– Миллер, – позвала я, толкая его. – Проснись.
Он медленно, нехотя разлепил глаза, сел и тут же схватился за лоб, морщась от боли.
– Что?.. Вот черт.
Я вскочила с кровати и порылась в его рюкзаке.
– Значения высокие. Это феномен «утренней зари», верно? Я читала о нем. Ты вчера съел кучу углеводов?
– Пасту, – выдавил он и начал выбираться из постели. – Мне нужна… вода.
Я мягко толкнула его обратно.
– Сама принесу. – Я поспешила за стаканом воды из-под крана в ванной. Он осушил его в три больших глотка, а я бросилась к его аптечке, чтобы найти быстродействующий инсулин.
Пока открывала пакет, бормотала себе под нос, вспоминая все, что изучила с момента первой госпитализации Миллера четыре года назад.
– Одна единица инсулина на каждые пятнадцать миллиграммов свыше ста пятидесяти… – Я прикинула в уме. – Три единицы.
Я набрала в ручку нужное количество инсулина и забралась обратно на кровать. Миллер тяжело привалился к изголовью кровати, наблюдая, как я закатываю рукав и обнажаю его руку.
– Ты потрясающая, Ви.
«Мне до смерти страшно».
Несколько месяцев мы с Миллером избегали друг друга, и меня не было рядом, когда у него росли или падали показатели. Я уже забыла, как страшно все может обернуться. Вернулись и засели на краю сознания воспоминания о той ночи, когда он чуть не умер.

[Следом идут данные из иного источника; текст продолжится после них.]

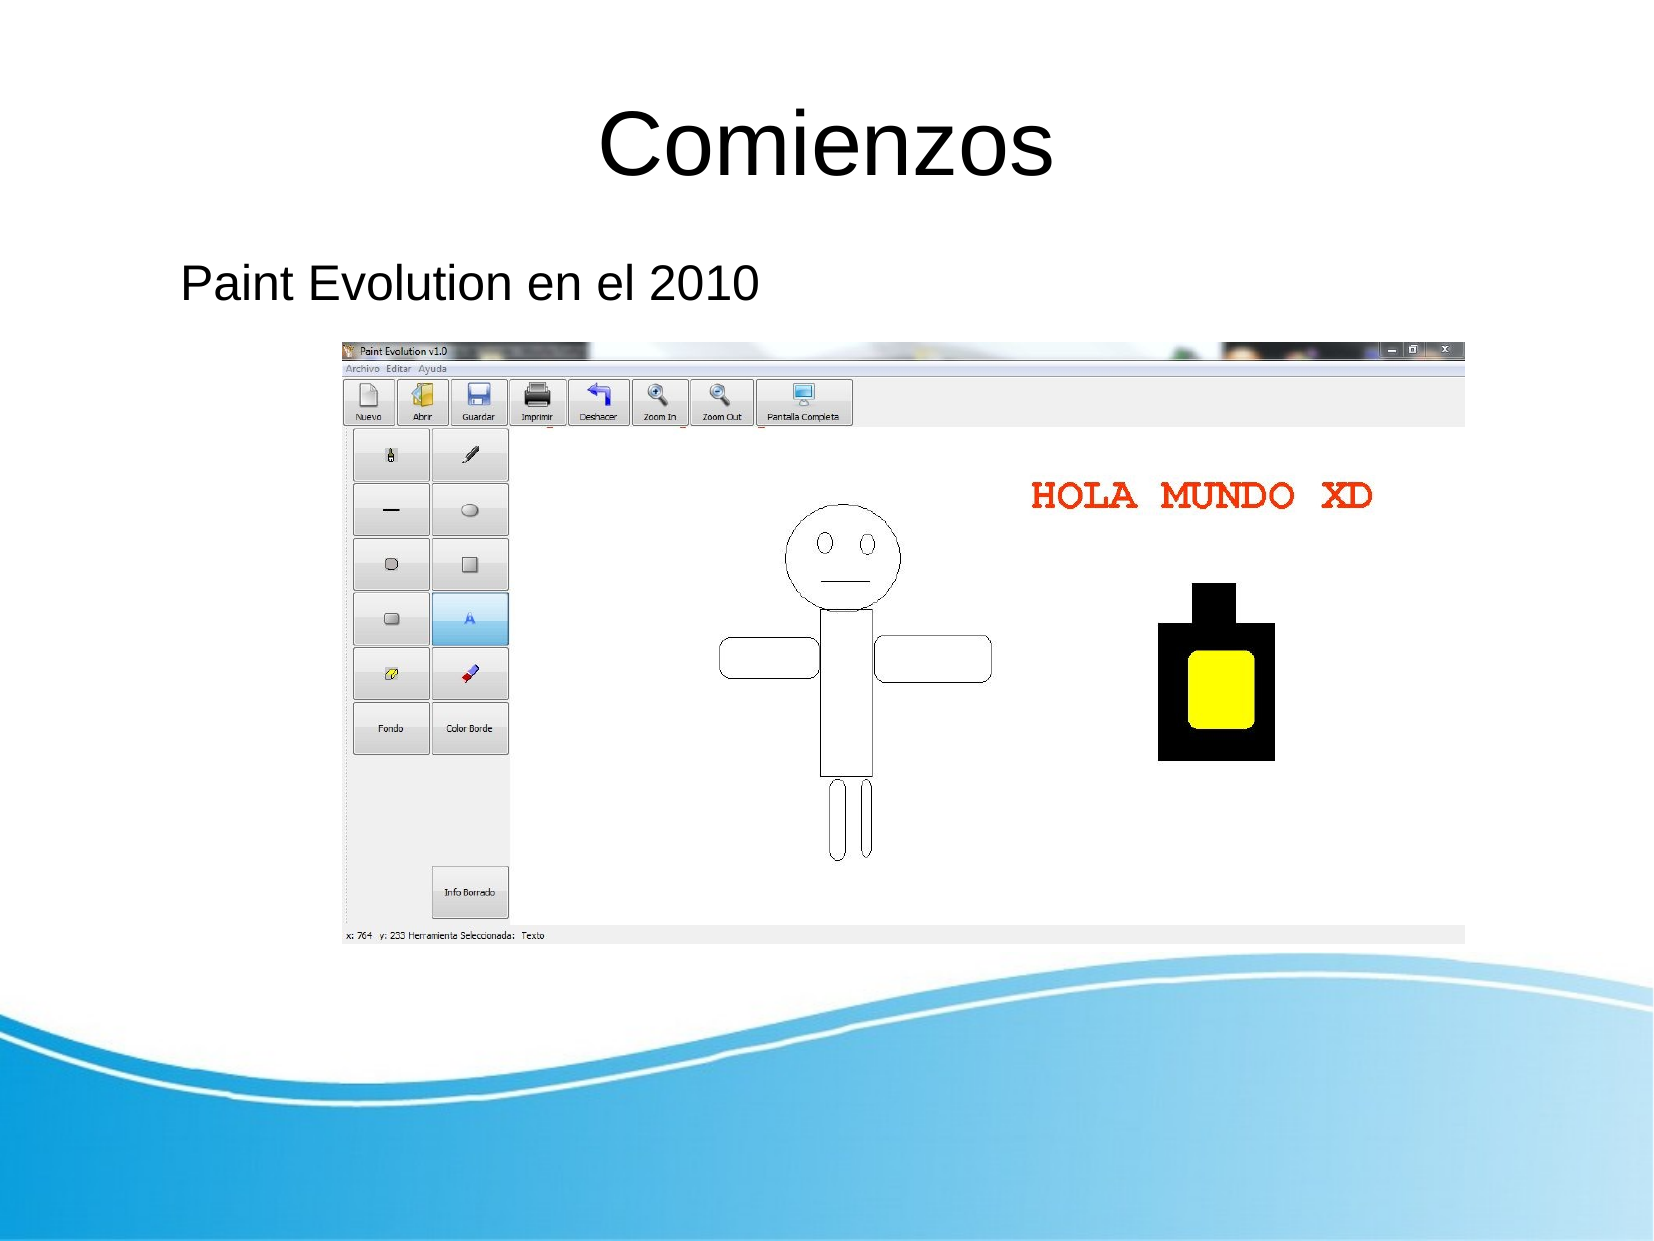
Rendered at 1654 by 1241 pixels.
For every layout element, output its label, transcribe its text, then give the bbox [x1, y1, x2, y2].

Я ввела инсулин и принялась наблюдать, как падают показатели, не выпуская его запястье.
– Какой твой нижний уровень?
– Между 80 и 120, – сказал он, закрыв глаза и откинув голову на спинку кровати.
Я прикусила губу.
– Они опускаются.
Когда на дисплее замерла цифра 110, я тоже привалилась к кровати.